Past productions

PYGMALION

1 – 10 December 2022

By George Bernard Shaw

The original play behind the musical My Fair Lady. Pygmalion both delighted and scandalised its first audiences in 1914. A brilliantly witty reworking of the classical tale of the sculptor Pygmalion, who falls in love with his perfect female statue, it is also a barbed attack on the British class system and a statement of Shaw’s feminist views. In Shaw’s hands, the phoneticist Henry Higgins is the Pygmalion figure who believes he can transform Eliza Doolittle, a cockney flower girl, into a duchess at ease in polite society. The one thing he overlooks is that his ‘creation’ has a mind of her own.


Cast

Eliza Doolittle | Lucinda Banton
Professor Henry Higgins | Michael Cooke
Colonel Pickering | Jeremy Taylor
Alfred Doolittle | Chester Stern
Mrs Pearce | Susie Timms
Mrs Higgins | Nikki Packham
Mrs Eynsford-Hill | Catherine Elliott
Clara Enysford-Hill | Lola Rush-Miller
Freddy Eynsford-Hill | Thomas Puttock
Parlourmaid | Denise Scales

Directed by Suzi Whittle

Photography by Jan Kool


Review | December 2022 | Theo Spring

It’s rather odd, with the huge success of My Fair Lady, to sit through its birth mother – Pygmalion – and not hear a single song. What is underlined by the fame of the well-known musical is the number of words which were lifted, wholesale, into the songs, from George Bernard Shaw’s original play. Much of Higgins’ solo numbers in the musical are simply GBS, set to music.

Ordinarily a lengthy play, time was reduced by use of the Miller Centre’s enviable revolve and, very cleverly, to have recorded the phonograph ‘cup of tea’ scene and played it, with the stage in semi-darkness, during a scene change. Theatrically, this lost nothing but in fact enhanced the words, as audience concentration was only aural and not visual. 

The success of any Pygmalion production rests on the shoulders of its main characters – Henry Higgins and Eliza Doolittle. Michael Cooke played Henry in the vein of an irascible and spoilt boy, who considered his toys to include his experiment with Eliza’s transformation from flower girl to lady.

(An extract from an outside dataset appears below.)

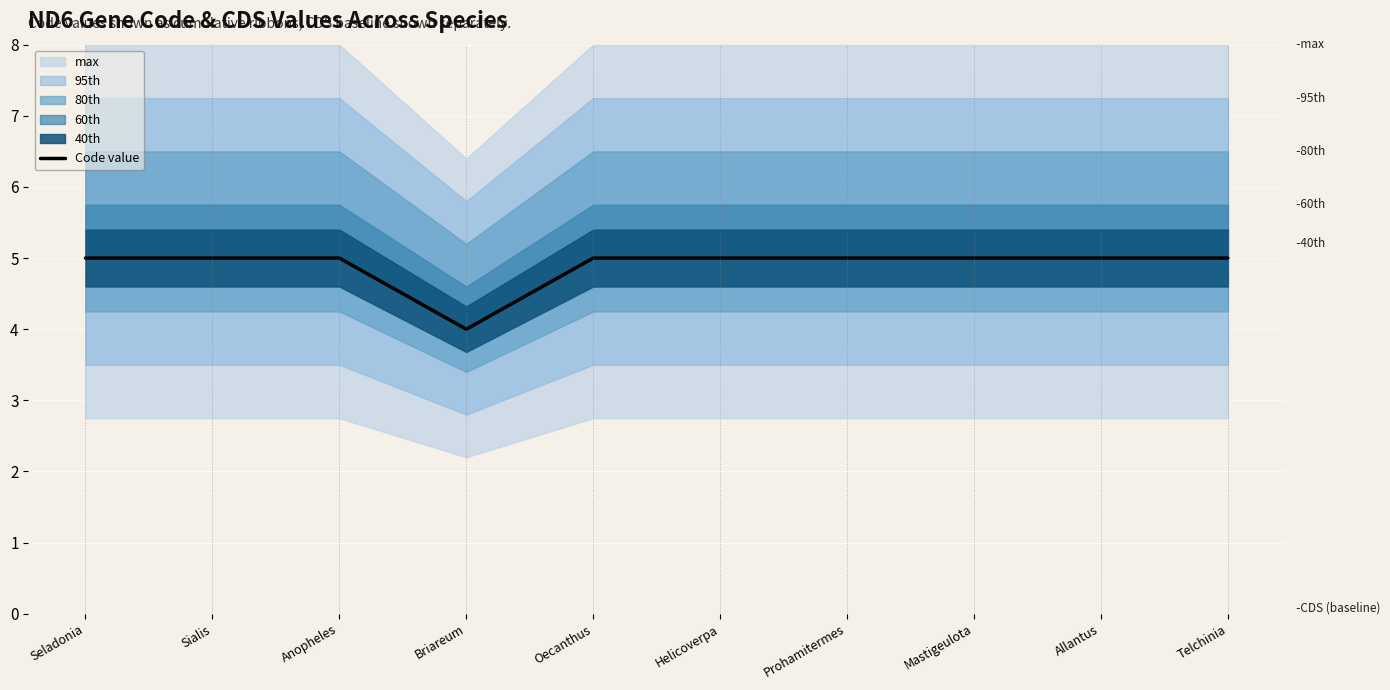

What position from the left is Anopheles?

3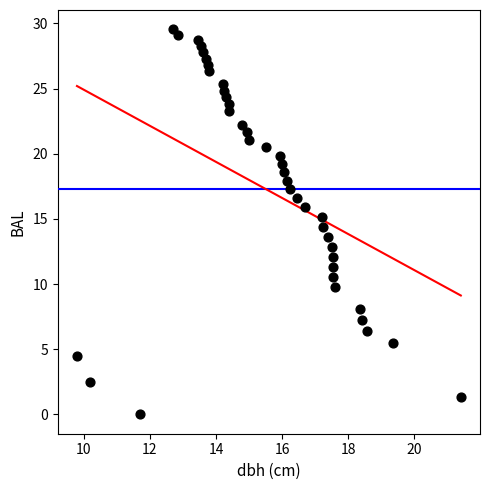

What is the range of X values (max minus min)?

11.6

Impatient, yet with glimpses of affection, Michael strode admirably through the show as its lynchpin. 

To Lucinda Banton fell the difficult task of transforming Eliza’s speech from cockney to cut-glass and here, early on, some of her lines were tricky to hear owing to being a little over-cockneyfied, but her delightful scene at Mrs Higgins’ At Home was a triumph, both as written by GBS and delivered by Lucinda.  

Instigating and assisting in the bet to transform Eliza, Jeremy Taylor’s Colonel Pickering was certainly genteel but as well as missing an avuncular approach to Eliza, seemed to miss a showing of enthusiasm for the project.  

This production was enriched by actors cast in the smaller roles. Chester Stern’s Alfred Doolittle showed a man brought from the happy state of always out of funds to the unwelcome one of unexpected riches. An excellent accent and characterisation.

Higgins’ housekeeper, Mrs Pearce is both deferential yet firm with Susie Timms adding caution into Higgins’ experiment. 

Still able to control her son to a degree, Nikki Packham brought elegance and patience to Mrs Higgins, whose At Home is used for Eliza’s first experiment as ‘a lady’.

The Eynsford-Hill family of mother, daughter and son serve two purposes within the play. The first enables Eliza to establish her credentials as a flower seller and the second to attend that At Home and be in turns shocked, impressed and enamoured of Eliza with Catherine Elliott as Mrs Eynsford-Hill revealing her inability to keep up with her daughter’s modern thinking, Lola Rush-Miller as daughter Clara – showing much delight with the new small talk from Eliza and Thomas Puttock as son Freddie who falls for Eliza but needed to make this a little more obvious in this scene. 

Bystanders Denise Scales and Chris Hearn warmed themselves on hot chestnut seller Keith Orton’s realistic hot chestnut stand under the church portico in Covent Garden and Denise doubled up as Mrs Higgins’ polite parlour maid.

Higgins’ study, on one side of the revolve, is book-lined, comfortable and stylish. It is elegantly furnished but the two chairs downstage left and right, although of the period, were too low to enable the actors to sit and rise with ease. 

Jenny Kingman wove her magic on the set design, and set construction and painting was in the hands of the large team of often unsung heroes. 

Costumes were most appropriate to the era with beautiful gowns, hats and suits collated by Denise Scales and Nigel Kemp, with the yellow ensemble for Eliza outstanding for that, once more, At Home!

Combining her considerable directorial ability, together with a stellar cast, director  Suzi Whittle brought an evening of pleasant escape into another, bygone world and sent us home with a smile.